The improvements were small but were described by doctors and patients as life-changing because of the impact they had on the patients’ daily routines and quality of life.
“It actually makes it easier for people to move, including people who have complete loss of movement in their hands and arms,” said Prof Chet Moritz, in the department of rehabilitation medicine at the University of Washington in Seattle.
“The benefits accumulate gradually over time as we pair this spinal stimulation with intensive therapy of the hands and arms, such that there are benefits even when the stimulator is turned off.”
Rather than being implanted, the Arc-Ex device is worn externally and uses electrodes that are placed on the skin near the section of the spinal cord responsible for controlling a particular movement or function.
The researchers believe that electrical stimulation helps nerves that remain intact after the injury to send signals and ultimately partially restore some communication between the brain and paralysed body part. More than half of patients who suffer spinal cord injuries still have some intact nerves that cross the injury site.
Melanie Reid, a journalist and writer who was left with very little function below her armpits after breaking her neck aged 52 when she fell of a horse 14 years ago, took part in the UK section of the trial in Scotland. After the trial, which involved two months of rehabilitation and a further two months of rehabilitation with stimulation, she got some grip back in her left hand which had been “useless”.

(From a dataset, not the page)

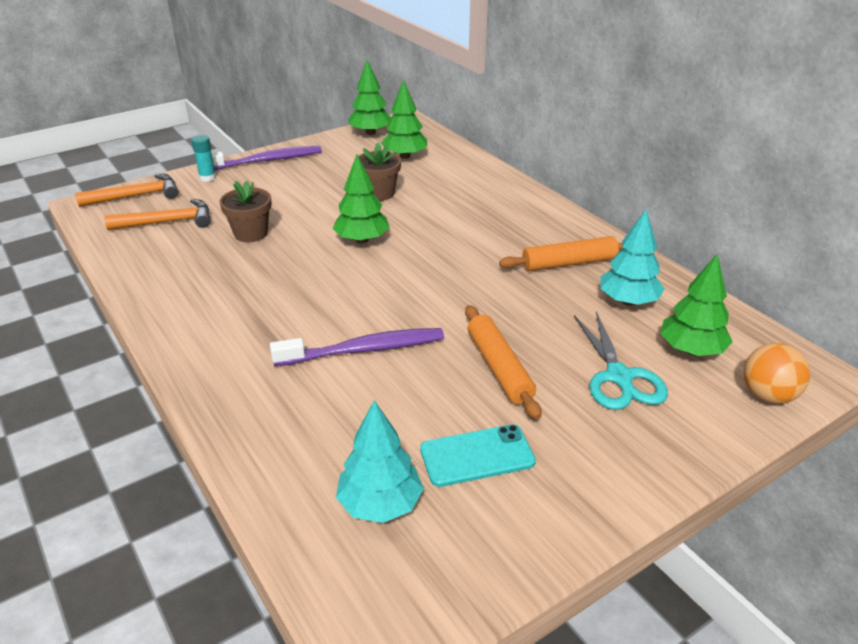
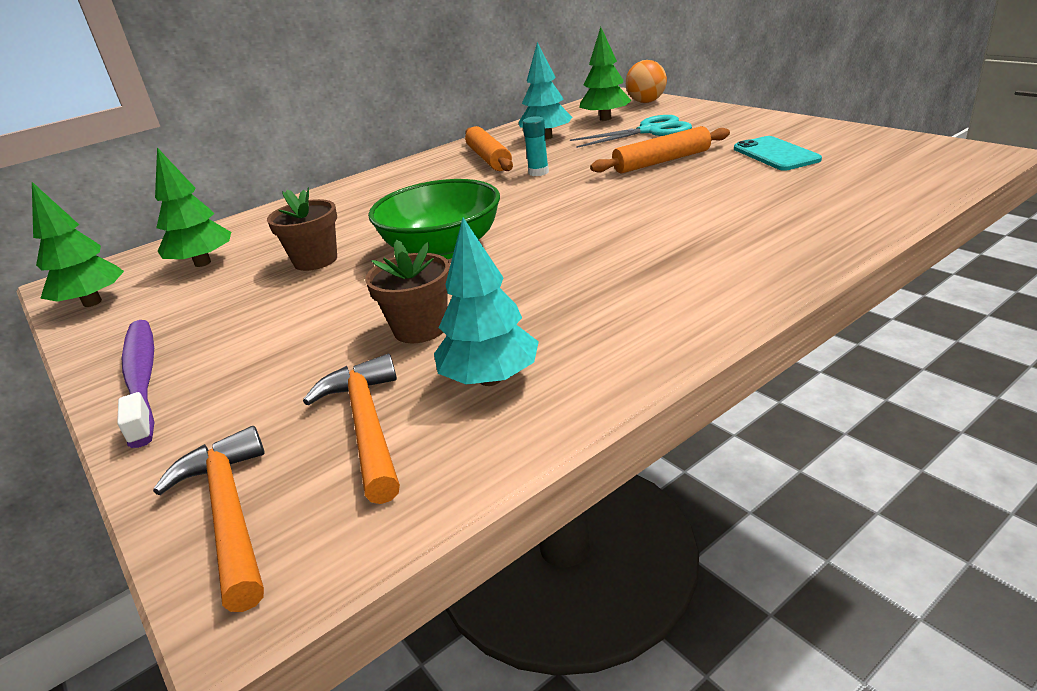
camera: 90 degrees left, 5 degrees down
(207, 178) = (181, 431): turquoise glue stick -> turquoise glue stick (538, 172)
(362, 240) = (443, 249): green tree -> green bowl
(364, 350) = (667, 210): purple toothbrush -> none
(380, 504) = (861, 172): turquoise tree -> turquoise tree (490, 379)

“My left hand is much stronger,” she said. “I’ve got some grip back in it. I can scroll a tablet or a phone in my left hand, I can release a seatbelt with it, and I can … put my hair in a ponytail again, which I couldn’t do before,” she said.
“Everyone thinks that [with a] spinal injury, all you want to do is be able to walk again. But if you’re tetraplegic or a quadriplegic, what matters most is working hands. There are no miracles in spinal injury, but tiny gains can be life-changing.”
The Up-Lift trial, reported in Nature Medicine, enrolled 65 tetraplegic patients in 14 countries. Of 60 who completed the trial, 43 showed improvements in strength and function and 52 reported improvements in quality of life. The device, produced by Onward Medical, a firm co-founded by a researcher on the study, Grégoire Courtine, could be approved in the US this year and in Europe soon after.
Dr Mariel Purcell, who led part of the Up-Lift trial at the Queen Elizabeth national spinal injuries unit in Glasgow, said the treatment had been proved safe and “of some benefit” to patients who experienced their injuries more than a year ago. “In newly injured patients with standard rehabilitation, non-invasive spinal cord stimulation may have profound benefit,” she said. “There’s no other treatment like this.”
Another patient, Sherown Campbell, who took part in the trial at Craig hospital in Colorado, was paralysed by a neck injury while wrestling a friend in 2014. He regained some movement through rehabilitation soon after the accident, but experienced more gains in the trial. He improved his typing speed from 25 to 33 words a minute and can now help more around the house with cooking and doing activities with his children. “To see benefits at this point in my injury is really huge,” he said.
Prof Courtine said the trial “demonstrated the principle” and that the researchers would now investigate whether it could help other functions such as walking. “This is not a cure, it’s important to stress that, but we’re at the beginning of a journey that makes recovery from spinal injury a real possibility,” he said.